Le maintien officiellement acquis, les Parisiens ne sont pas en vacances pour autant. Le classement final du championnat peut permettre de gratter quelques millions d’euros en plus, et surtout de donner un autre regard sur la saison du Paris FC. La réception de Brest, dimanche à 17H15, va dans ce sens. Les Finistériens sont à égalité de points avec les hommes de Kombouaré, avec un match en moins. Respectivement 12e et 11e de Ligue 1, les deux clubs peuvent prétendre à une huitième place, occupée par des Strasbourgeois concentrés sur leur demi-finale de Conférence League face au Rayo Vallecano. 

Jean Bouin veut continuer à voir du spectacle 

La défaite face à Lille mis à part, Antoine Kombouaré a réussi à faire de Jean Bouin un stade hostile pour ses visiteurs. Ce n’est pas Monaco, qui est reparti en Principauté avec quatre buts dans la valise, qui dira le contraire. Le Havre et Nice sont également repartis bredouilles de la capitale depuis la nomination du Kanak. Plus que les résultats, c’est surtout le jeu proposé par les Parisiens qui séduit. Pas de minimalisme, une volonté du proposer du spectacle et des buts à un public qui avait quelque peu oublié cette notion sous Stéphane Gilli.
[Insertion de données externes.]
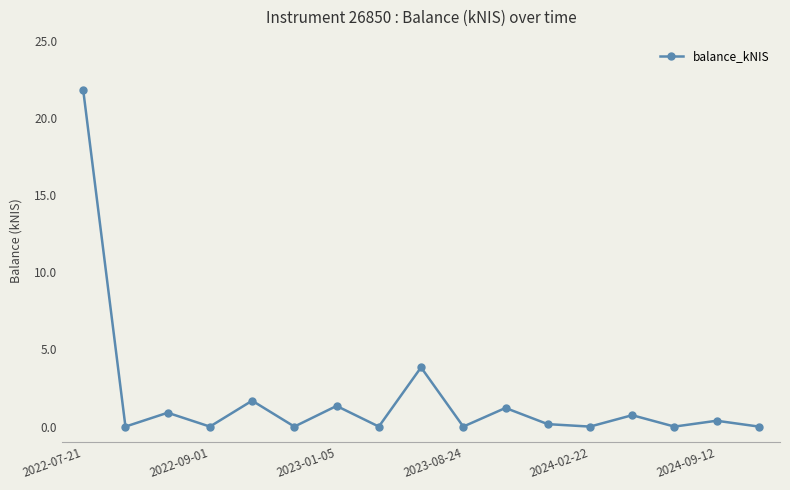

True or false: there are more than 0 points higher than both neighbors.

True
Lees-Melou suspendu pour la réception des Brestois

La venue d’Eric Roy et de Brest doit permettre au PFC de reprendre sa marche en avant après l’accroc face à Lille. Ce sera sans le capitaine Pierre Lees-Melou, expulsé face aux Dogues, et sanctionné d’un match de suspension par la commission de discipline jeudi. On devrait retrouver un milieu Munetsi, Matondo, Maxime Lopez au coup d’envoi. À moins que Kombouaré nous propose une composition surprise comme à Metz. 

Kebbal/Magnetti, les retrouvailles 

L’un joue milieu défensif à Brest, l’autre évolue un cran plus haut au Paris FC. Comme l’explique le quotidien « L’Équipe » Ilan Kebbal et Hugo Magnetti sont amis depuis leur enfance à Marseille. Le Brestois a même été le témoin de mariage du Parisien. Un match dans le match qui ne manque pas de piquant pour les deux joueurs de la génération 1998.